This is probably against all the rules but once I got this film title in my head, I could not shift it. The image is mine and was taken on the streets of Quebec – the rest of the poster layout is not. The original can be found here – I can’t imagine this was used outside the UK because unless you are familiar with the layout and significance of British cherished/private number plates, the subtlety of this poster may be lost.
Just to emphasise the link to this week’s challenge, my version of the edited poster is made up of eight Photoshop layers, including graffiti taken from a section of the Berlin Wall and housed in the John F. Kennedy Library & Museum, Boston:
For more detail on the film, click here.
Charlottetown, Prince Edward Island is named after the wife of King George III, also known as Helen Mirren (The Madness of King George). It is an odd mixture of a place.

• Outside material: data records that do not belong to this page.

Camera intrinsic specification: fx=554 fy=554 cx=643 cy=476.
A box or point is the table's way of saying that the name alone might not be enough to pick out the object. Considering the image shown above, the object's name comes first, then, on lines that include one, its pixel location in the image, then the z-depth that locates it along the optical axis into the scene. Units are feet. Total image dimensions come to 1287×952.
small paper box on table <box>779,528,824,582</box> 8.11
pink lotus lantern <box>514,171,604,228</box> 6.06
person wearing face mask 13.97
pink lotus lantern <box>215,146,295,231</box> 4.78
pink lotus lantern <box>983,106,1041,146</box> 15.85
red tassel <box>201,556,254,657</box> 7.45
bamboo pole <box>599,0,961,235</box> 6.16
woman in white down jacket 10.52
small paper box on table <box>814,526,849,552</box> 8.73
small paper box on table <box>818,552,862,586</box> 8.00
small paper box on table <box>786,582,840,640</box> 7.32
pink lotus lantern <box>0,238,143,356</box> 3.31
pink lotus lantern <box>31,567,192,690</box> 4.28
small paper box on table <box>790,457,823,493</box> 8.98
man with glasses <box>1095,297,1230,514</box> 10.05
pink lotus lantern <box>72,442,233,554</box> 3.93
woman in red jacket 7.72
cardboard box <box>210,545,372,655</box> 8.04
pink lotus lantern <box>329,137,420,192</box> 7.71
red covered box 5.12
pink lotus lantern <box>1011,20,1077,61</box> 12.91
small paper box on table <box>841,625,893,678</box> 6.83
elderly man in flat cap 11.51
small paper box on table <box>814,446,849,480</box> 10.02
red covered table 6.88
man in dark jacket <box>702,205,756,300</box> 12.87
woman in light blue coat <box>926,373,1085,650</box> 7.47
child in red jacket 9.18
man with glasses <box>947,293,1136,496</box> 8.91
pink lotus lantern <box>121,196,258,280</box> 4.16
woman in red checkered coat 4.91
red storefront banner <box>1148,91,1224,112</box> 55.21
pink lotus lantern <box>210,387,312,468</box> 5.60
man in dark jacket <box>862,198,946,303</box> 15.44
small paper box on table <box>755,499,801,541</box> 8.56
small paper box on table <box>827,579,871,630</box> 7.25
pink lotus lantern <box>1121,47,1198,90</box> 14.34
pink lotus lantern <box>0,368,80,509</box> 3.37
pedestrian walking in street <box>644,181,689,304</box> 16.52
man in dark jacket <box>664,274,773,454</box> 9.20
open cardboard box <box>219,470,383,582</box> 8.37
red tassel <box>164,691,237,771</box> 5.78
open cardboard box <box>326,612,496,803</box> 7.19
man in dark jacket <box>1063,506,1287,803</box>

There are brick built terraces and bow fronted houses which would not look out of place in a Manchester suburb. There are New England style mansions and clapboard houses straight out of small town America whilst the wide high street could be Lake Wobegon.
Next to the boardwalk heading out of town towards Victoria Park there is a memorial to the Irish Settlers. At first glance I misread the inscription and assumed it commemorated a particularly fine breed of dog. A Celtic Cross stands above a circular terrace comprising thirty two flagstones, one each for the thirty two counties from where the immigrants had originated, no doubt thinking themselves somewhere entirely different.
This puts me in mind of the EU meetings I once attended in Brussels – the administrative district of Quebec bears an unfortunate resemblance. These meetings were a perfect mirror of the various national traits. The UK delegation would always arrive early to an empty meeting room. The Irish would be there too if they had not gone to the wrong building. The rest were always late. Any of the southern European States could be relied on to complain vociferously that there was no translation into their own language – in perfect English. The French believing that intelligence is conveyed by the amount you say would ramble on for hours about nothing in particular. It didn’t matter where the Italians were, they would always be holding their own meeting, talking animatedly amongst themselves at high volume. The Baltic States would by and large follow the most vociferous line, usually the Germans, adding their support in unnecessarily belligerent terms; most of them with populations no bigger than Essex and therefore irrelevant. When and if progress was made it was in very small steps and at huge cost.
Europe may be just twenty two miles across the English Channel but Charlottetown, three thousand miles away, seems a lot less foreign. Having seen off the French, the town became the island’s capital in 1765 and in 1864 hosted a meeting which began the process of Confederation, by which the British colonies would become provinces of a united Canadian nation. How long would that have taken in Brussels and Strasbourg.
Leaving Charlottetown we are now heading for Southampton, five days away.
Quebec is a spectacular place even in the Fall’s mist and drizzle. It is very European, defiantly more French than France, if that be possible. Most are bilingual but much of the signage is not; the lady shopkeeper who relieved me of our last US dollars was actually from Belfast and though perfectly pleasant, she had to let me know she thought the British should get out of Northern Ireland. An interesting perspective.
Then, there are the steps – more than 300 to get you up from the waterfront to Terrasse Dufferin and then a load more to reach the Citadel (yes, another one). From there it is possible to walk the full length of the Ramparts, all downhill on the clockwise route. Northwest of the Old Port the Bunge silos dominate the skyline; in the evening as the light over Quebec dims, uplighters turn the row of silos into a purple curtain, converting the brutal industrial into the theatrical epic.
We arrived in New England too early for the Fall’s colours but timed it just right for the St Lawrence and Quebec. Around Chateau Frontenac, along the route of the ramparts and throughout the parks, the trees display the full autumnal spectrum and everywhere there are pumpkins and the orange hues of Halloween. The display outside City Hall is an intricate and artistic construction encompassing witches, warlocks, black cats, spiders and large volumes of Arachno Vino – a subtle blend of frog tongue, eye of newt and a hint of rat.
As an aside, this is the cost of blogging from ship – 250 minutes of MTN Internet satellite access for £65, roughly $100. I haven’t tested the download speed but would guess it doesn’t exceed 1Mb/sec whilst the upload is much slower. This explains my lack of other activity on WordPress so apologies to Tj and others.